Membaca Arsipelago dalam kapasitas saya sekarang menyisakan bekas layaknya sebuah cubitan gemas yang cukup menegangkan saraf-saraf. Berbeda dengan bagaimana sosok dan institusi pengarsip dalam Ruang Kerja 1 Arsipelago yang merelasikan dirinya dengan arsip sebagai kesatuan historis dan organis, desain grafis di Indonesia dewasa ini telah terlanjur didekati dan dikenali hanya dalam pola relasi untung-rugi-ekonomis. Sehingga, penyimpanan dan pengolahannya hanya akan dinilai dan ditimbang hanya dari satu mata baca: pasar. Jika kita mengganti kata 'musik' dalam tulisan Eire Setiawan menyoal "Arsiptektur Musik Indonesia Kini", kita memiliki pernyataan kondisi yang sama: pelakunya "hanya melihat musik [ubah menjadi 'desain grafis'] secara kasat mata (materialisme), serta mengabaikan fakta-fakta ilmu pengetahuan yang bisa digali di sebaliknya." (hal. 46). Ketika Erie Setiawan merumuskan kealpaan kegiatan berpikir musik hanya akan menciptakan karya yang seragam karena tidak adanya penyimbang dan proporsional, tidakkah demikian pula yang terjadi di desain grafis kita dewasa ini?

Saya ingat suatu akhir pekan di minggu-minggu terakhir bulan Febuari 2015, menjelang hari jadi Desain Grafis Indonesia yang ke-8 di bulan Maret, saya dibuat terpana oleh situs celebratedesign.org. Dengan pernyataan "merayakan satu abad desain" (100 Years of Design), situs yang dibuat dan dikelola sebagai perayaan hari jadi AIGA (American Institute of Graphic Arts, kini organisasi desain profesional Amerika) yang ke-100 itu muncul dengan arogansi yang sulit dipatahkan. Keberadaan institusinya disamaartikan dengan keberadaan desain itu sendiri.

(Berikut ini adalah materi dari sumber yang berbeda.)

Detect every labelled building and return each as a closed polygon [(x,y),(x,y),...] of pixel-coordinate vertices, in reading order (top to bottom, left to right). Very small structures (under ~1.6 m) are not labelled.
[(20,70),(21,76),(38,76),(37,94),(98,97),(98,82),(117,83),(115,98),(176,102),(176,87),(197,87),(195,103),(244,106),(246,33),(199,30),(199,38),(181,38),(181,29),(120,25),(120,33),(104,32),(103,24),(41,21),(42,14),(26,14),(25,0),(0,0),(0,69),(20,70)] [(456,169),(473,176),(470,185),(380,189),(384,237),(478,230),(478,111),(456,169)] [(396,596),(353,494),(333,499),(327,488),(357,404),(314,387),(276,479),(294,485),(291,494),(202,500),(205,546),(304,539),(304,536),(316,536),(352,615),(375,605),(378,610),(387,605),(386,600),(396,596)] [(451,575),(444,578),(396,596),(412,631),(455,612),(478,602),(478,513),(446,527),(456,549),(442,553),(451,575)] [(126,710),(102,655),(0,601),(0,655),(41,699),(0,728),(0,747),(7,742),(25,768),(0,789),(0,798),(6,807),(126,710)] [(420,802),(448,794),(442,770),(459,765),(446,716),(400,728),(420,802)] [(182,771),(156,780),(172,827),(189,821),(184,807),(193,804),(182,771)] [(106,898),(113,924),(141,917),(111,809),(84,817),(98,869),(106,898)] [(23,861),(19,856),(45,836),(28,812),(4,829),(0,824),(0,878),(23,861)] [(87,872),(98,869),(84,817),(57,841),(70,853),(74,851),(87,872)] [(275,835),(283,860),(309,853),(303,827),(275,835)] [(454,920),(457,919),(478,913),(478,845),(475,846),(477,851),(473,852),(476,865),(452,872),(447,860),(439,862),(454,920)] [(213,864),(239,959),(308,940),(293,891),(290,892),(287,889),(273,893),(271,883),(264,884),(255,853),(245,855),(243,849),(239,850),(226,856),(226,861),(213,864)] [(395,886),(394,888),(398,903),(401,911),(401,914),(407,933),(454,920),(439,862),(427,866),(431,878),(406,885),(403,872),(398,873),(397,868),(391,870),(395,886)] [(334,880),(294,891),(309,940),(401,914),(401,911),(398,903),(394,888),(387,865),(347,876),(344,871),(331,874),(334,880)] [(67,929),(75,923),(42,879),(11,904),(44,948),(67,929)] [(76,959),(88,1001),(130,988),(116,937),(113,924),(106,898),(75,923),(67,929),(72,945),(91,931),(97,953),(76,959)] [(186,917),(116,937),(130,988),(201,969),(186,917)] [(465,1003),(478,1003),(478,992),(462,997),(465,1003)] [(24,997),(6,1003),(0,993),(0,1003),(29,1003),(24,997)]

Ketika desain grafis Amerika, baik praktik maupun sistem pendidikannya, dijadikan kiblat bagi praktik maupun sistem pendidikan di Indonesia, totum pro parte yang digunakan AIGA itu menjadi hampir tak terbantahkan.

Dalam perjalanannya yang terpincang-pincang untuk mencari-cari jati diri dan membangun pilar-pilar tinjauan yang kontekstual dengan berpijak, saya punya pengharapan (yang mungkin agak berlebih-lebihan) pada lembaga yang memosisikan diri sebagai organisasi pencatatan dan pengarsipan desain grafis di Indonesia. Namun, kemudian saya jadi bertanya: apakah upaya penyimpanan berkas kerja dan karya cukup untuk membangun landasan pemahaman itu?

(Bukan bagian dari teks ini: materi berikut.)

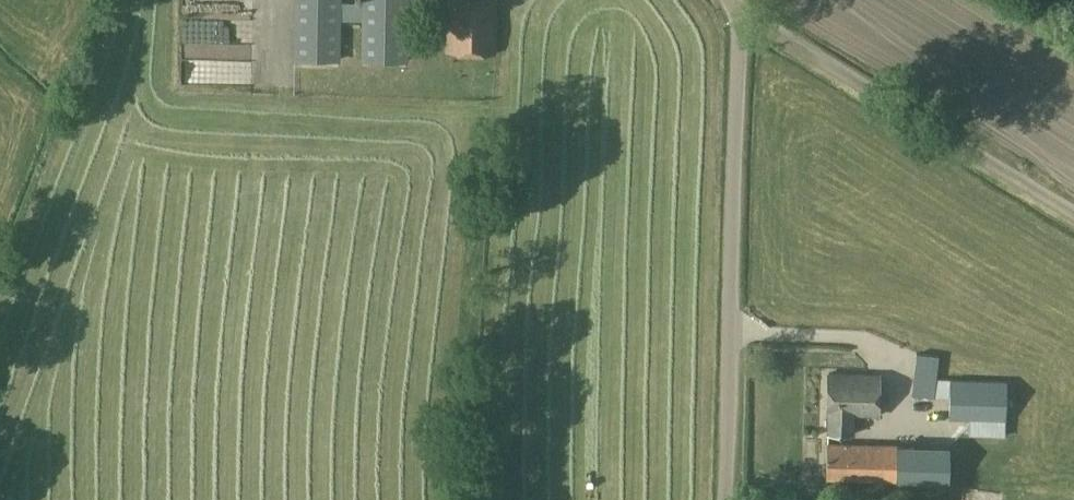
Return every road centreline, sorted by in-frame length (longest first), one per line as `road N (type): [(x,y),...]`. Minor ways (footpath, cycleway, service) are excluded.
road 1 (unclassified): [(724,499),(742,32),(731,0)]
road 2 (track): [(741,15),(1073,214)]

Muhidin M. Dahlan menampar saya lewat paragraf akhir dalam tulisannya yang berjudul "Praktik Kliping dan Daya Budi Kultural" dengan berkata, "Ketekunan hanya menghasilkan tumpukan data mentah yang menghabiskan ruang penyimpanan kamar atau perangkat penyimpanan komputer; sementara obsesi melahirkan usaha yang gigih untuk mengubah, memola, dan mentransformasikan data-data menjadi makna baru, menjadi daya budi kultural." (hal. 22) Ada perbedaan yang signifikan antara sekadar mengumpulkan arsip dengan upaya untuk menghidupkannya (hal. 76). Upaya menghidupkan arsip sejalan-makna dengan upaya untuk menghidupkan sejarah kecil, sejarah-sejarah personal (hal. 78);.

Dalam tulisan Helly Minarti menyoal tubuh tari sebagai arsip yang mencatat transformasi korporal dalam TIM Intercultural Workshop, arsip kemudian lekat dengan pemosisian, pencarian, sekaligus pembentukan identitas itu sendiri (hal. 34-37). Meski tak serupa, ia nyaris senada dengan upaya pencarian yang disebut sebagai identitas dalam frasa "desain grafis Indonesia", lewat pencatatan dan perekaman ini. Namun yang perlu dicatat kemudian dari celebratedesign.org serta para pelaku dalam Ruang Kerja 1 Arsipelago, adalah bukan hanya nafas panjang untuk memelihara arsip-arsip itu, namun juga daya tahan untuk memosisikan kembali arsip-arsip itu pada masing-masing konteksnya.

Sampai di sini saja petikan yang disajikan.